Anxiety over public speaking is a frequent phobia. It might range from mild jitters to crippling anxiety and panic. Many persons with this phobia avoid public speaking altogether or suffer through it with trembling hands and a quavering voice. You may conquer your fear with planning and perseverance. Here are some suggestions for overcoming your fear of public speaking.

Preparation is key 

It may seem self-evident, but being prepared is the first step in calming your worries. This implies that you are so familiar with the topic that you don’t have to think about it. It also entails ensuring that all logistics are in place well ahead of time. It would be best if you were comfortable and attentive, not frantically trying to get the audio to work. Checklists are helpful in making sure that all of the details are taken care of. Arrange a dry run with all of the audio-visual equipment ahead of time if at all feasible. 
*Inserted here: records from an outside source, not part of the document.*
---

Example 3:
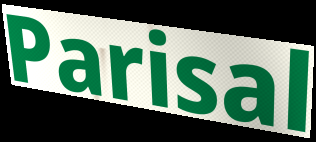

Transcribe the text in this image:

Parisal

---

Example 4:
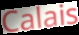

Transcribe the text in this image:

Calais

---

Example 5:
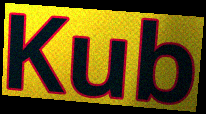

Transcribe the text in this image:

Kub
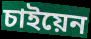
চাইয়েন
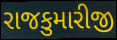
રાજકુમારીજી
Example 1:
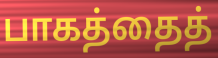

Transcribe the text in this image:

பாகத்தைத்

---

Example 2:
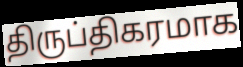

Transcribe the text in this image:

திருப்திகரமாக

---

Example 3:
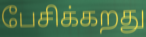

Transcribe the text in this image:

பேசிக்கறது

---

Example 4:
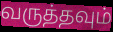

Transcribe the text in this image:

வருத்தவும்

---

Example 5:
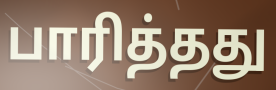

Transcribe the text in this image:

பாரித்தது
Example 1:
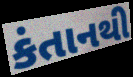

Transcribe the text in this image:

કંતાનથી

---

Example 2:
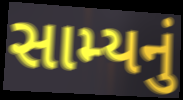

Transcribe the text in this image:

સામ્યનું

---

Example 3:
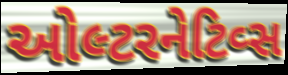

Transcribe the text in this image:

ઓલ્ટરનેટિવ્સ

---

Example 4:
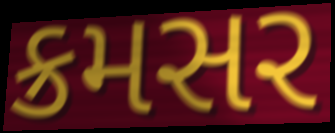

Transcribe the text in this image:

Enlist the assistance of your friends in practicing your speech. They can assist you in going over your subject again, asking you difficult follow-up questions, or behaving as if they don’t care. Prepare for the most difficult circumstances ahead of time, so there are no shocks when it’s showtime. Routines and rituals might also assist you in getting into the zone. Before you move on, you might like to listen to your favorite music. 
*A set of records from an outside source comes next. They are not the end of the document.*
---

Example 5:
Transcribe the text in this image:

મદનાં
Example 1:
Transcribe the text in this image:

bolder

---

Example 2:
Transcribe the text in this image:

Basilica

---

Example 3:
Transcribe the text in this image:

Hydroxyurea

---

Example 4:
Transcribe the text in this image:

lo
Be physically and mentally present

You’re not fully there just because you’re physically onstage. Your audience is more interested in what you are thinking and feeling than in what you are saying and doing, so you must be completely present to establish a genuine connection. Look for items that will assist you in receiving gifts. This might imply doing anything before arriving at the place. When you’re on stage, a fast method to re-center yourself is to place your feet on the ground, take a deep breath, and make eye contact with a familiar face in the crowd – anything that brings you back to the current moment.


It’s tempting to believe that confidence entails shielding ourselves from harm. Our fragility, on the other hand, maybe our greatest strength. Being human is the best approach to connect with an audience. This implies that we all have weaknesses and make mistakes. It entails enabling your audience to become acquainted with you.  

If you don’t allow people to connect with you, you won’t communicate with them. They aren’t only there to help you deliver information. They’ve come to feel something and form new bonds. The more life you give to your speech, the more passionate they will be as well. The audience will be moved by your speech and will feel the message that you want to relay. 

In some instances, such as public speaking, it’s natural to feel apprehensive or worried. Stage fright, test anxiety, and writer’s block are all forms of performance anxiety. Make a mental note of these suggestions so you may ultimately overcome your fear of public speaking.